The Object 770 (Объект 770), was a prototype Soviet heavy tank designed in 1956, and was one of the last heavy tanks ever produced. It was developed alongside the Object 277 and the Object 279 following the Decree of the Council of Ministers of the USSR on August 12, 1955. Development was cancelled in 1960 following Nikita Khrushchev's orders to stop production of all heavy tanks weighing over 37 tons.

== History ==
In 1956, the GBTU (main armour directorate of the USSR) laid out the tactical and technical requirements for a new heavy tank. 3 projects would eventually emerge from this decree: the Object 277, 279 and 770. Object 277 and 279 were developed at OKBT (LKZ), the Leningrad Special-purpose Design Bureau (SKB), and Object 770 was developed at Chelyabinsk Tractor Plant.
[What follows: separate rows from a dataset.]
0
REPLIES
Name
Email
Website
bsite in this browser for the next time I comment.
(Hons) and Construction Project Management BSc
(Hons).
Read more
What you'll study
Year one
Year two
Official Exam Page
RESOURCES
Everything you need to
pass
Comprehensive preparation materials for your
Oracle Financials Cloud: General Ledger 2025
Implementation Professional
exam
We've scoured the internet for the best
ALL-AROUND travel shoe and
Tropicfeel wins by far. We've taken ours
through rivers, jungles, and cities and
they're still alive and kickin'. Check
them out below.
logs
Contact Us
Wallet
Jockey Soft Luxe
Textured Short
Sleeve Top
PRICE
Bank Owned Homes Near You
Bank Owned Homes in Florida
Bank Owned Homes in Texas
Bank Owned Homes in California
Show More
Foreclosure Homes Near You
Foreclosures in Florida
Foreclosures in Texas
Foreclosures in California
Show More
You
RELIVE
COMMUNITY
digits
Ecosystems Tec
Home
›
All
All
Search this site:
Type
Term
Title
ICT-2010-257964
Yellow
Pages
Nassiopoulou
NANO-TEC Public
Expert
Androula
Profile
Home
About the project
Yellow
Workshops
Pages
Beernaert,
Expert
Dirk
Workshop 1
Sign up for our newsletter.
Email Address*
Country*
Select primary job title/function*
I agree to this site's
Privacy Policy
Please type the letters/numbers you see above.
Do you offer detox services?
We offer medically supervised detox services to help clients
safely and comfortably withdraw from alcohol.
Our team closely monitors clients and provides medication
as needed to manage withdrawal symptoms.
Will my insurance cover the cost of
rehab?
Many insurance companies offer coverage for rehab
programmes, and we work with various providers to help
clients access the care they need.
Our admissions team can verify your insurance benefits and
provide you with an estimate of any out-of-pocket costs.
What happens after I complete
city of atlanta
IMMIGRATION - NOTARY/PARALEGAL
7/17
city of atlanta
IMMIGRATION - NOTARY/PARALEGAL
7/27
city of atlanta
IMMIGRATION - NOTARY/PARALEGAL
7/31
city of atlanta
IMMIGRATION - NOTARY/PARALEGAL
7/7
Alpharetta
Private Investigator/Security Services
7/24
Despite having much different designs, the 3 vehicles were to share the 130mm M-65. Object 277's development was headed by Josef Kotin, Object 279's by L.S. Troyanov and Object 770's by Pavel Isakov.

== Development ==
Development began at Chelyabinsk in 1956, led by P. Isakov. From the get-go, the Object 770 was intended to be designed from scratch and implement numerous advanced technologies. Therefore, in 1957 a T-10M was sent to the plant to test various components. It was re-equipped with a V-12 engine boosted to 985 hp, as well as hydropneumatic suspension, hydromechanical transmission, control drives, final drives and tracks.

One prototype was produced in 1959 and sent to testing along with the Object 277. It proved superior to the 277 in almost all aspects, but never entered field trials due to dangerous torsional vibrations in the engine. This delayed development, which was subsequently cancelled following Khruschev's orders.

== Design ==
The Object 770 had a fully cast design, with a dome-shaped 3 man turret (and a driver in the hull). Unlike the 277 which had been based on the T-10, the 770 was completely new. However, like its cousins, the 770 carried the 130mm M-65 cannon. This was loaded with the help of an assisted loading mechanism, as the shells were too heavy to be safely and quickly loaded solely by manpower (30.7 kg), achieving a rate of fire of 5-7 rounds per minute. The 30.7 kg armour-piercing ammunition could be fired at 1050 m/s, and penetrate 280mm of vertical steel at 1000m. APDS ammunition (8.7 kg in weight) could be fired at 1800 m/s, and penetrate 350mm of vertical steel at 1000m. The cannon could elevate and depress to +16° and -5° respectively. The gun was fully stabilised with the "Groza" system.

The Object 770 also incorporated NBC protection, an automatic fire-fighting system, thermal smoke equipment and night vision devices into its design. The vehicle had hydropneumatic suspension for crew comfort and better accuracy. The tank was powered by a 10-cylinder, four-stroke, DST-10 experimental diesel engine that reached 1000 hp, allowing the tank to cruise at 55 km/h.

The tank was also very thickly armoured. The cast turret varied from 184mm to 260mm at angles from 30° to 50° from the vertical, translating to 263mm-300mm of effective armour. The upper hull varied from 85-138mm from 60 to 71° from the vertical, equalling 261-276mm of effective protection.